▶ _Consigne 1_: D'après le texte sur le design graphique, à quoi le design graphique est-il assimilé ?
▶ _Consigne 2_: Recopiez le texte sur le design graphique depuis les mots « Parce qu'il contribue » jusqu'aux mots « la complexité ? » inclus.
▶ _Consigne 3_: Rédigez la suite du texte sur le design graphique en partant de sa dernière phrase.

Le vertige du funambule : le design graphique entre économie et morale

Parce qu'il contribue à la mise en forme de contenus et à l'organisation
des conditions de circulation des biens matériels et immatériels, le design
graphique est toujours une recherche d'équilibre entre son instrumentalisation
par les pouvoirs économiques, politiques et l'attitude critique des designers
à l'égard de ces pouvoirs. Le vertige naît de la rupture de cet équilibre.
Le capitalisme cognitif et l'industrie culturelle connaissent les compétences
du design graphique. Assimilé à un emballage créateur de plus-value,
il contribue à favoriser l'extension d'un formatage esthétique mondialisé.
Faut-il renoncer à la fonction critique du designer ? Faut-il accepter de faire
le deuil d'une capacité à accompagner les individus dans la lecture de la complexité ?

▶ _Lignes extraites_:
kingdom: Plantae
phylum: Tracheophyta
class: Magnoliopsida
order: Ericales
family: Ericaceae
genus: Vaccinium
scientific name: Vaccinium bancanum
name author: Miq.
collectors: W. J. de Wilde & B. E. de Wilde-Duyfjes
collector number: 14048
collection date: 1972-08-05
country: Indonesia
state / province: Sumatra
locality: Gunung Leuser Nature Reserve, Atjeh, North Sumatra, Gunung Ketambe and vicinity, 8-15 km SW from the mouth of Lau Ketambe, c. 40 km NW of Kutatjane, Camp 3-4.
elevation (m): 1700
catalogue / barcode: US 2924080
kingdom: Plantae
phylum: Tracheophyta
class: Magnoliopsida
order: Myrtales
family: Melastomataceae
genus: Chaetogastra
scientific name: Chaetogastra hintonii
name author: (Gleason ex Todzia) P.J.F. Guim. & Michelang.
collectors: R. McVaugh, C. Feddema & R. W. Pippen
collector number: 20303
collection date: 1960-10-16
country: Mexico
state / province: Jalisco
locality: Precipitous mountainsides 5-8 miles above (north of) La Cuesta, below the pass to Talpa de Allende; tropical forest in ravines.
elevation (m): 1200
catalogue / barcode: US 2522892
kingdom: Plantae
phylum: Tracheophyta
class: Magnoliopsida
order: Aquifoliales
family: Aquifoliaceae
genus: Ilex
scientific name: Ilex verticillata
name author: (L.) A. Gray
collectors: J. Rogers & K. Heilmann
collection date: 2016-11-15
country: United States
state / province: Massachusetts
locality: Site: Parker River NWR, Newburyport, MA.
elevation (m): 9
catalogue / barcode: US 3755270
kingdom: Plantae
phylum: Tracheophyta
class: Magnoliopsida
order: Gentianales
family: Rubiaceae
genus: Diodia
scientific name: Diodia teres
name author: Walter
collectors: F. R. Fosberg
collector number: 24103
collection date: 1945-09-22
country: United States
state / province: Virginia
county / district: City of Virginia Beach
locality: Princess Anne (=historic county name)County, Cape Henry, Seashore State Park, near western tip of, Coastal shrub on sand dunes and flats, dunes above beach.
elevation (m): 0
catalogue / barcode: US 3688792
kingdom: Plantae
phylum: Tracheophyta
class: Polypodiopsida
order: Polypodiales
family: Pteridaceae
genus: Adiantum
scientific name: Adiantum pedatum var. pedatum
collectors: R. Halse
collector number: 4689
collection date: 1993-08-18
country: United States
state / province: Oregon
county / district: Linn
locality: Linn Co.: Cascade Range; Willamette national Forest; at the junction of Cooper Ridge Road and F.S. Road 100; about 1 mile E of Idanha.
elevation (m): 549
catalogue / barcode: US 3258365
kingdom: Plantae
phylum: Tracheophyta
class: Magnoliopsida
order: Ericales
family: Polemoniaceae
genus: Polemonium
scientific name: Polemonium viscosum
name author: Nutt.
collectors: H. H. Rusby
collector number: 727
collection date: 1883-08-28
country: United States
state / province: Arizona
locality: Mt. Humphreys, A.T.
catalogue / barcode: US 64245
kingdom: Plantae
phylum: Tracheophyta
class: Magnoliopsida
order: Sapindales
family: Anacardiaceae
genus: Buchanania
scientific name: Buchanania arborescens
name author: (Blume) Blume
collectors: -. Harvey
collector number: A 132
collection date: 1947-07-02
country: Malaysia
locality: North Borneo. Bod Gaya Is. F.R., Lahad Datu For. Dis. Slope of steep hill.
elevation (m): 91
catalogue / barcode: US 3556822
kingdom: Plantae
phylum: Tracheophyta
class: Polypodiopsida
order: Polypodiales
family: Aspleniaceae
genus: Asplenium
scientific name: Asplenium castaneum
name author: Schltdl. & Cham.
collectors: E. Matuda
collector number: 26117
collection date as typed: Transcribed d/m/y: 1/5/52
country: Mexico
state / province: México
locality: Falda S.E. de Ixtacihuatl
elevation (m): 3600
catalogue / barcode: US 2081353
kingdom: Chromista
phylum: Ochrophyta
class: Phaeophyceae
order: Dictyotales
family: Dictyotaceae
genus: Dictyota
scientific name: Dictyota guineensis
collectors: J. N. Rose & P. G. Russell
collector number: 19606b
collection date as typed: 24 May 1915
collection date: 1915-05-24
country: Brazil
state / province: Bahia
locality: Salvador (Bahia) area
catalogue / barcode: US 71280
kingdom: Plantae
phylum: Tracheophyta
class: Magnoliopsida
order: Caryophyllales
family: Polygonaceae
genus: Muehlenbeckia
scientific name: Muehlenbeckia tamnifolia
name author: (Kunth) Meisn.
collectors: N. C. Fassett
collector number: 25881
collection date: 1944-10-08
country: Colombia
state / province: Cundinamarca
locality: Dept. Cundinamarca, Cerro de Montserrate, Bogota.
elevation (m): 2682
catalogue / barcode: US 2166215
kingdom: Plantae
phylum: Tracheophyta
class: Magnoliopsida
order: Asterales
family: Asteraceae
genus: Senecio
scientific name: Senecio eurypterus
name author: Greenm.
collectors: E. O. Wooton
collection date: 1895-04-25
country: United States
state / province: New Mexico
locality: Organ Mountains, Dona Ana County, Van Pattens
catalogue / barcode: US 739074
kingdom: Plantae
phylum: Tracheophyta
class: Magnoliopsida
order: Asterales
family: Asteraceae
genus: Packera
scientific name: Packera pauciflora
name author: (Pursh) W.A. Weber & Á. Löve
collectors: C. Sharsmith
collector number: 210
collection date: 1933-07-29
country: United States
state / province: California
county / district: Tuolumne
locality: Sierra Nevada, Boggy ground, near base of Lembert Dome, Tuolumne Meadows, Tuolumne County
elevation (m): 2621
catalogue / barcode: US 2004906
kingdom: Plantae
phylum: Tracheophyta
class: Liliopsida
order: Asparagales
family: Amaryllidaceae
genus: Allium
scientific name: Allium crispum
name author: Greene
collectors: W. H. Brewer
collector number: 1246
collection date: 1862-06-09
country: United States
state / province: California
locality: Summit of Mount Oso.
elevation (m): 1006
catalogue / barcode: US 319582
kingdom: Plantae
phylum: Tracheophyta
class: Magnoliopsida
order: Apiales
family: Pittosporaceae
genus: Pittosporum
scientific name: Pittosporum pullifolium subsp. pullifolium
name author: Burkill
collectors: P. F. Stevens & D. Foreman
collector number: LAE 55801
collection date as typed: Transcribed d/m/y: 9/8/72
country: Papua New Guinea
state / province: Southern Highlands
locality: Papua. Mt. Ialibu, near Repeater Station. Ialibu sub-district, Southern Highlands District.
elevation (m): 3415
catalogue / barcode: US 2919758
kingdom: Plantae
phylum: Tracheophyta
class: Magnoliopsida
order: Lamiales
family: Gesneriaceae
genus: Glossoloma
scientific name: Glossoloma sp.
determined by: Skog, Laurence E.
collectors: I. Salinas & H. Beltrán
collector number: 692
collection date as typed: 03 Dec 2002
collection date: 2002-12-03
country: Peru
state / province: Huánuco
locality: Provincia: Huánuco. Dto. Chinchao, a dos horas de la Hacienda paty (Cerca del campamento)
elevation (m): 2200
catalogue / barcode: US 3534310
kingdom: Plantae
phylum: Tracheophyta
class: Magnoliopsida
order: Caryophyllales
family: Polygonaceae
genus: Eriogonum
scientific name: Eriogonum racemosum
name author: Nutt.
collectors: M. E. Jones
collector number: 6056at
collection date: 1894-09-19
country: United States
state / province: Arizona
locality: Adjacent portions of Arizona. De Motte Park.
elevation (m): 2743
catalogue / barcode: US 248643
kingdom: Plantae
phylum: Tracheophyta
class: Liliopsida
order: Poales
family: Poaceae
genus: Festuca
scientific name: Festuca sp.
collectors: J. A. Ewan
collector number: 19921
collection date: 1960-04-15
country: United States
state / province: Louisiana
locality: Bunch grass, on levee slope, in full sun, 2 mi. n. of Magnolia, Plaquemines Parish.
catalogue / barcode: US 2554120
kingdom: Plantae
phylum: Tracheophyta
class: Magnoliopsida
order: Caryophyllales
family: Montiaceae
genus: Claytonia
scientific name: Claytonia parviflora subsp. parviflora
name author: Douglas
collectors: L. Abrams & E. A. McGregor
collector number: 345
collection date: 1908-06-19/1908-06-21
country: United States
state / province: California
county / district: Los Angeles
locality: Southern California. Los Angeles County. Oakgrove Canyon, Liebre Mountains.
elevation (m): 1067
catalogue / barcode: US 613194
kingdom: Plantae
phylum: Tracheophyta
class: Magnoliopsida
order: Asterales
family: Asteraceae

▶ _Votre réponse 1_: À un emballage créateur de plus-value.

▶ _Votre réponse 2_:
Parce qu'il contribue à la mise en forme de contenus et à l'organisation
des conditions de circulation des biens matériels et immatériels, le design
graphique est toujours une recherche d'équilibre entre son instrumentalisation
par les pouvoirs économiques, politiques et l'attitude critique des designers
à l'égard de ces pouvoirs. Le vertige naît de la rupture de cet équilibre.
Le capitalisme cognitif et l'industrie culturelle connaissent les compétences
du design graphique. Assimilé à un emballage créateur de plus-value,
il contribue à favoriser l'extension d'un formatage esthétique mondialisé.
Faut-il renoncer à la fonction critique du designer ? Faut-il accepter de faire
le deuil d'une capacité à accompagner les individus dans la lecture de la complexité ?

▶ _Votre réponse 3_:
Au contraire, il s'agit d'interroger et d'actualiser cette fonction critique
en investissant ce qui constitue aujourd'hui le terreau commun : la culture
numérique. Un certain nombre de conditions doivent cependant être réunies :
revenir à l'histoire du design graphique et au contexte de sa formation à la fin
du XIX<sup>e</sup> siècle, réfléchir à son rapport à la technique et à son lien à la notion
de «projet».
Cette actualisation nécessite la constitution d'une culture qui intègre
les nouvelles pratiques forgées par l'arrivée des nouvelles technologies,
une pensée de cette technologie et de nouvelles méthodes d'analyse. Pour cela,
faut-il que chaque acteur du design graphique accepte de sortir de son statut
et de ses certitudes : s'aventurer dans l'inconnu.